Data listing -
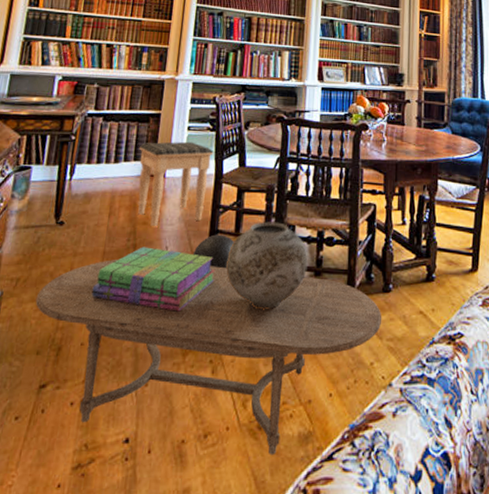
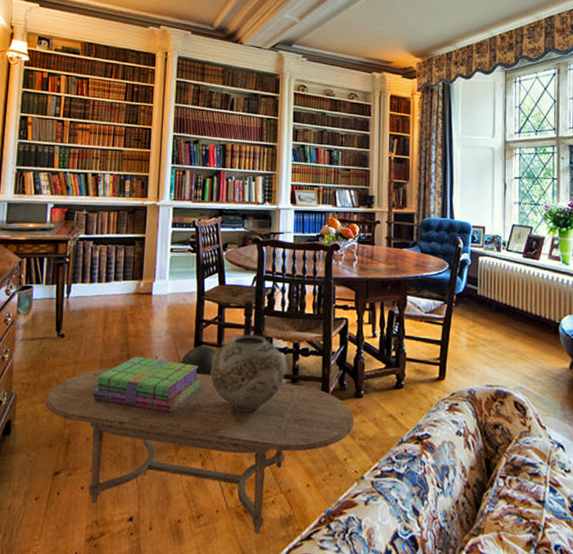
footstool: present [138,141,214,227] -> none [127,262,196,339]

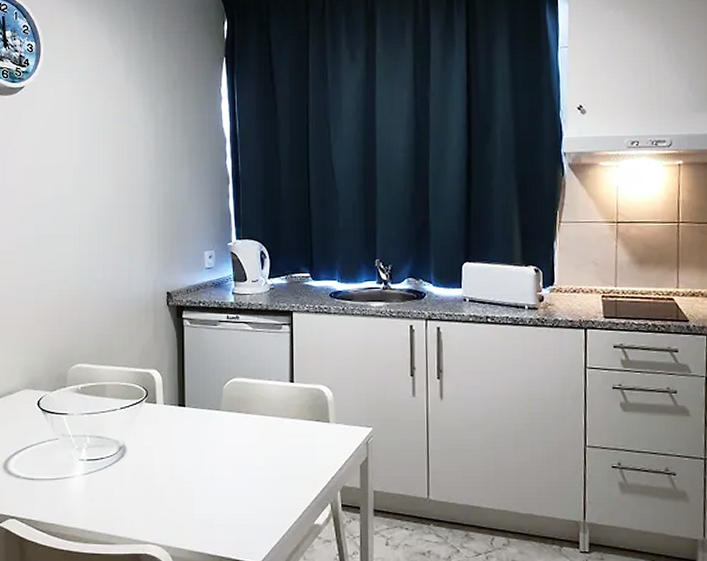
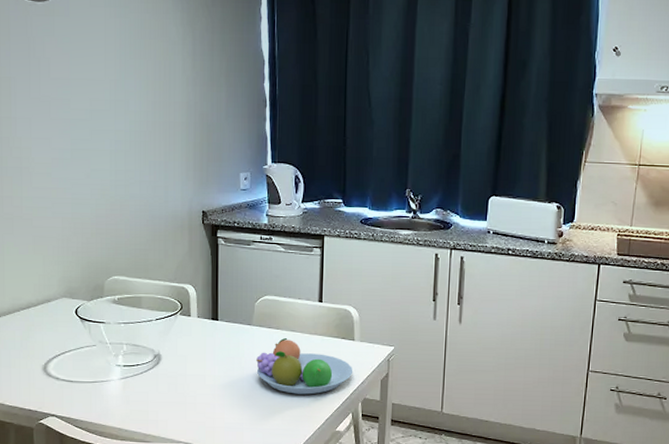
fruit bowl: none [226,423,330,484] -> present [256,338,353,395]

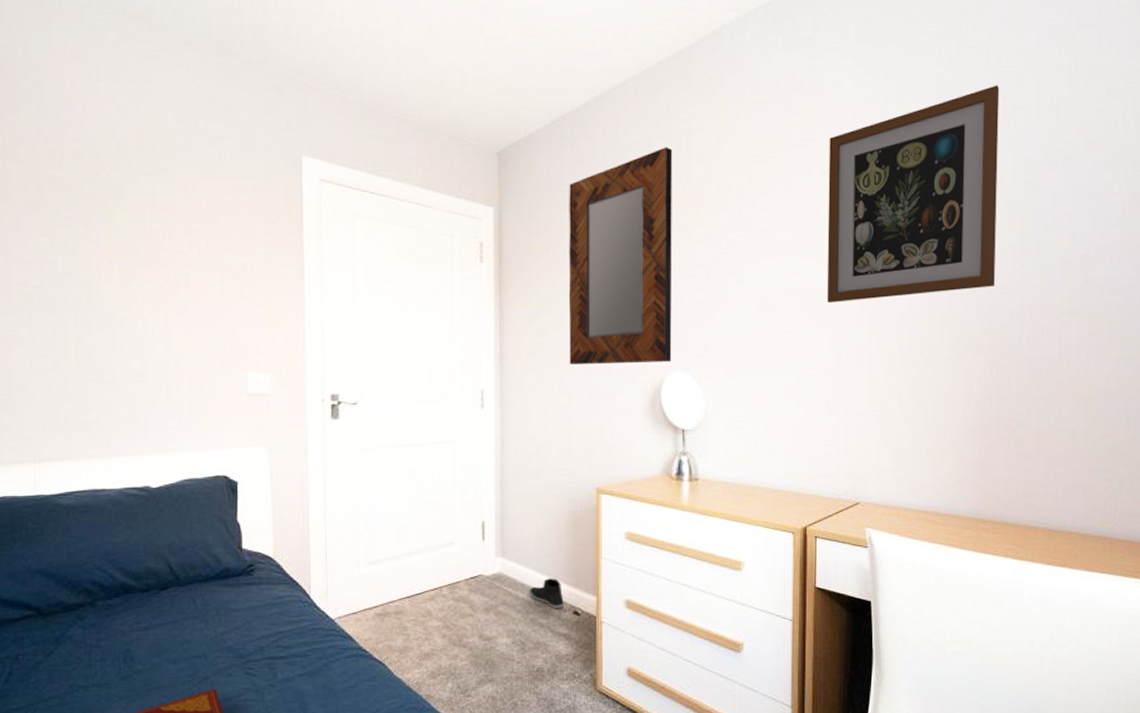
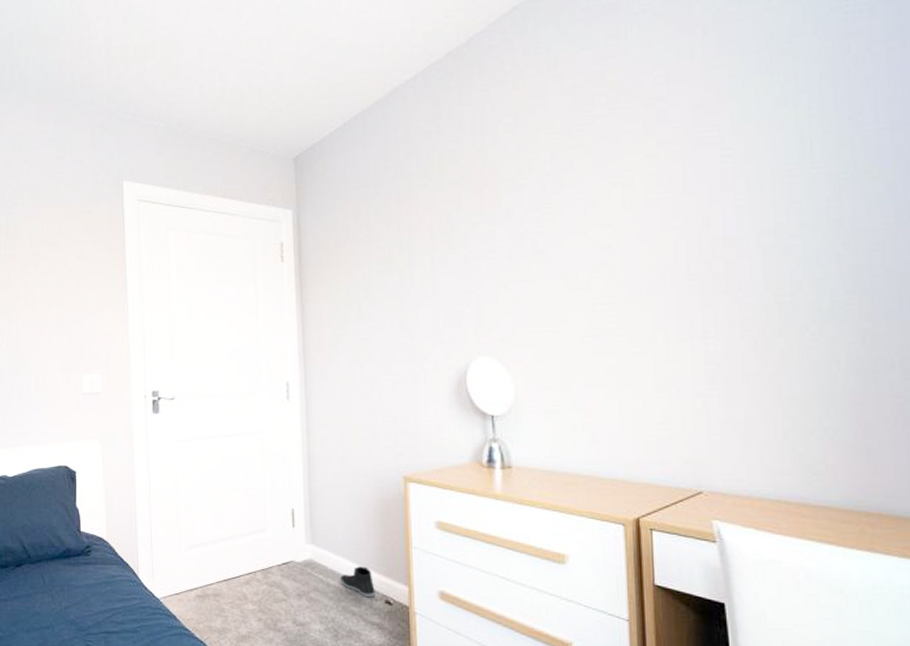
home mirror: present [568,147,673,365] -> none [363,134,476,354]
wall art: present [827,85,1000,303] -> none [640,20,860,276]

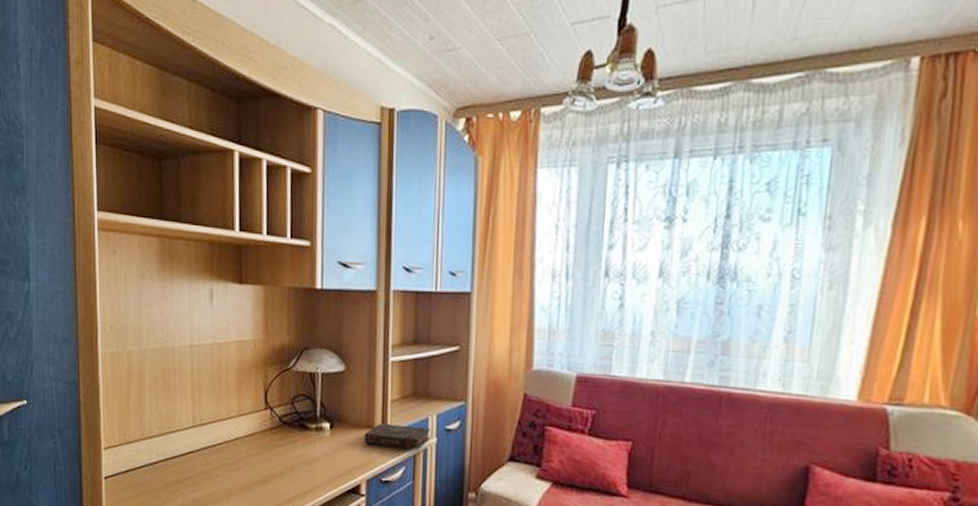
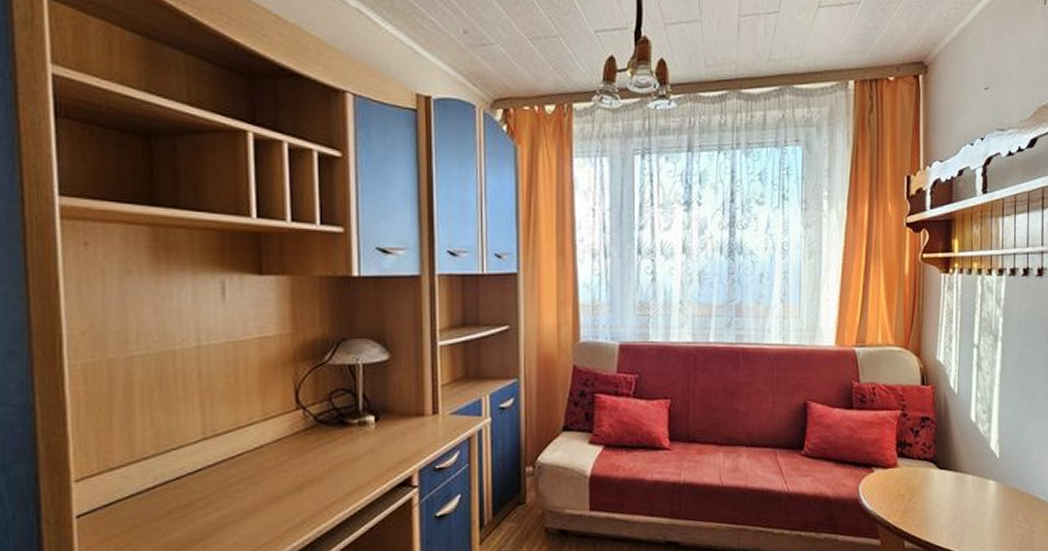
book: present [363,423,430,450] -> none [413,408,484,434]

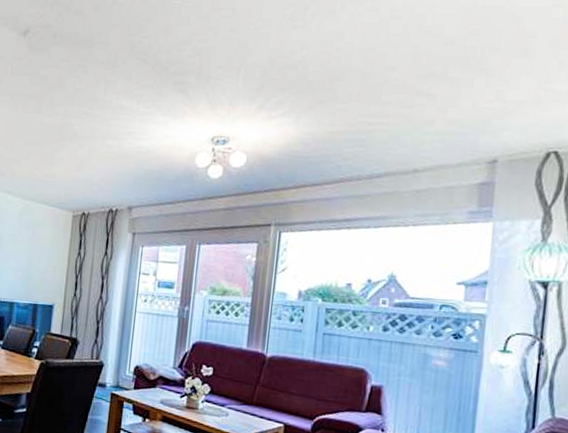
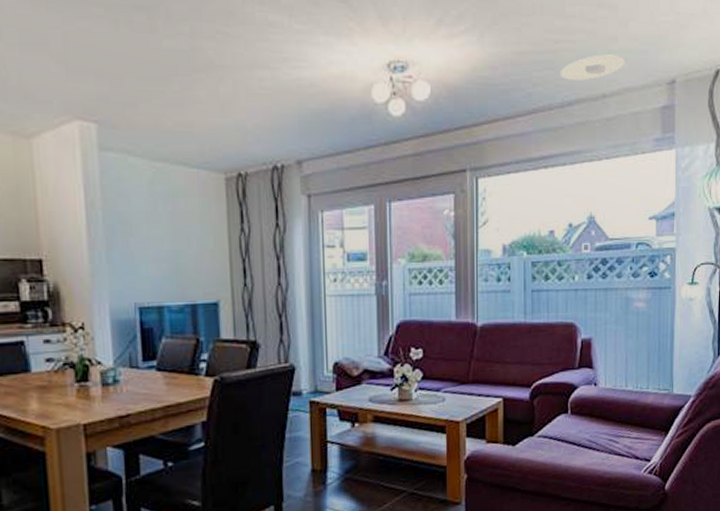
recessed light: none [370,135,442,157] -> present [559,54,625,81]

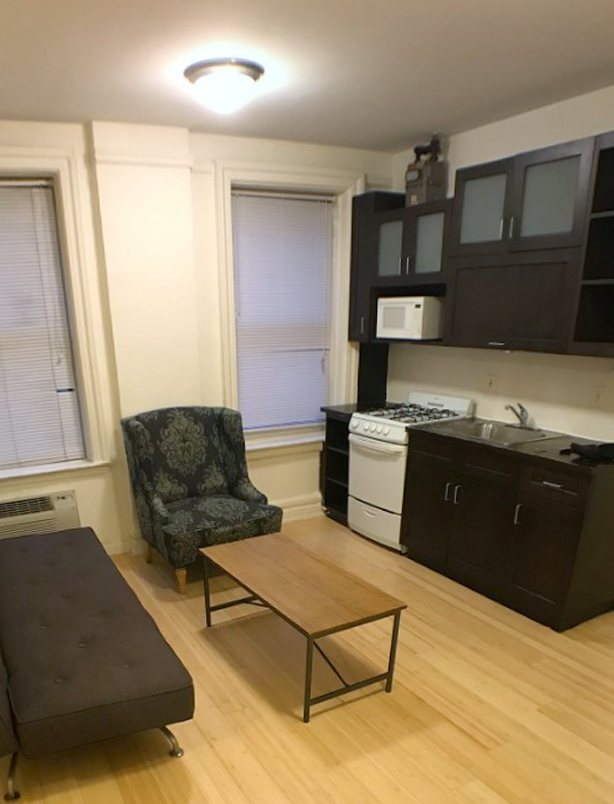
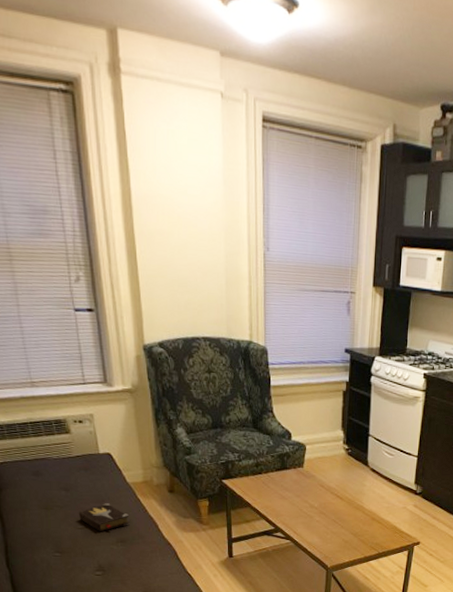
hardback book: none [63,576,110,605] -> present [79,503,130,532]

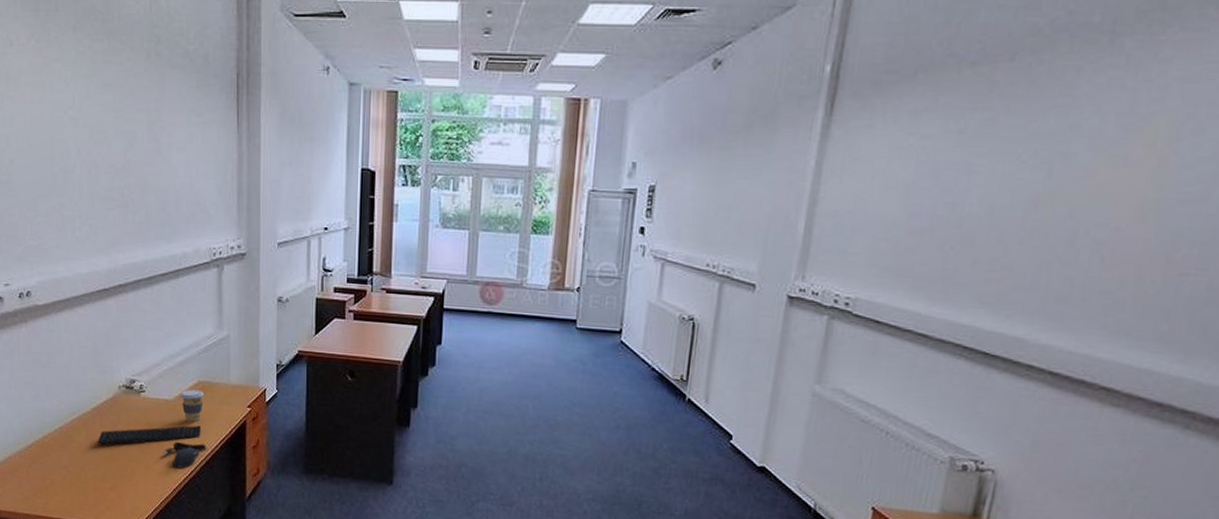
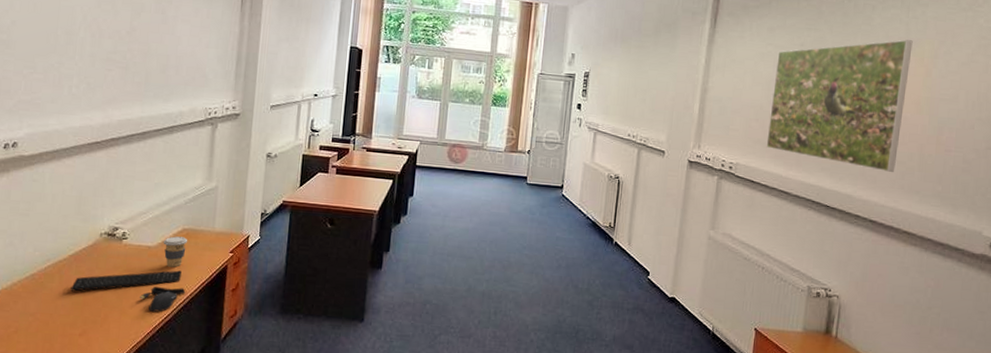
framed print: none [899,115,1141,306] -> present [766,39,913,172]

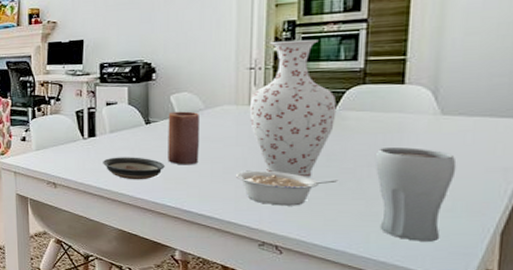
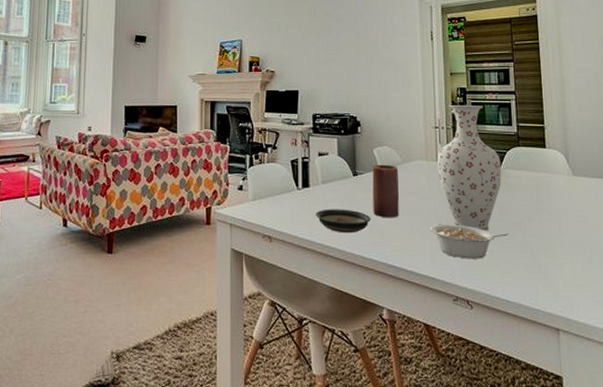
drinking glass: present [374,147,457,242] -> none [533,204,589,291]

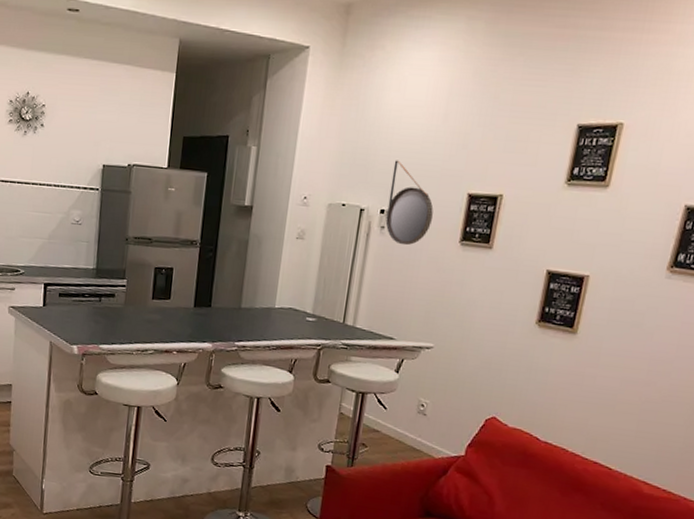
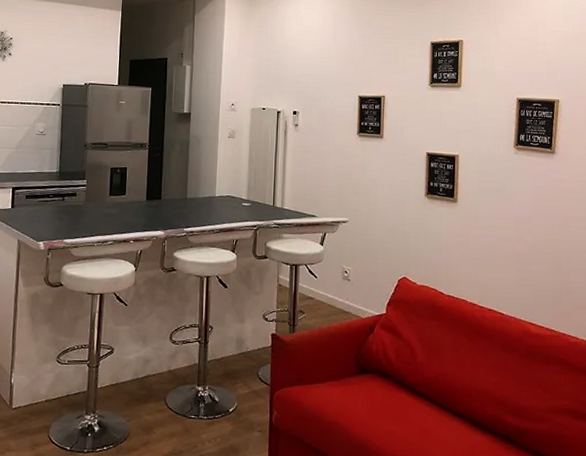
home mirror: present [385,160,434,246] -> none [298,72,334,139]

What you need to do - The lines wanted are those from the start of the material above through the line with "wall art: present", both included; print them exactly and skip any picture.

Written solution -
footstool: present [138,141,214,227] -> none [127,262,196,339]

fruit bowl: none [226,423,330,484] -> present [256,338,353,395]

home mirror: present [568,147,673,365] -> none [363,134,476,354]
wall art: present [827,85,1000,303] -> none [640,20,860,276]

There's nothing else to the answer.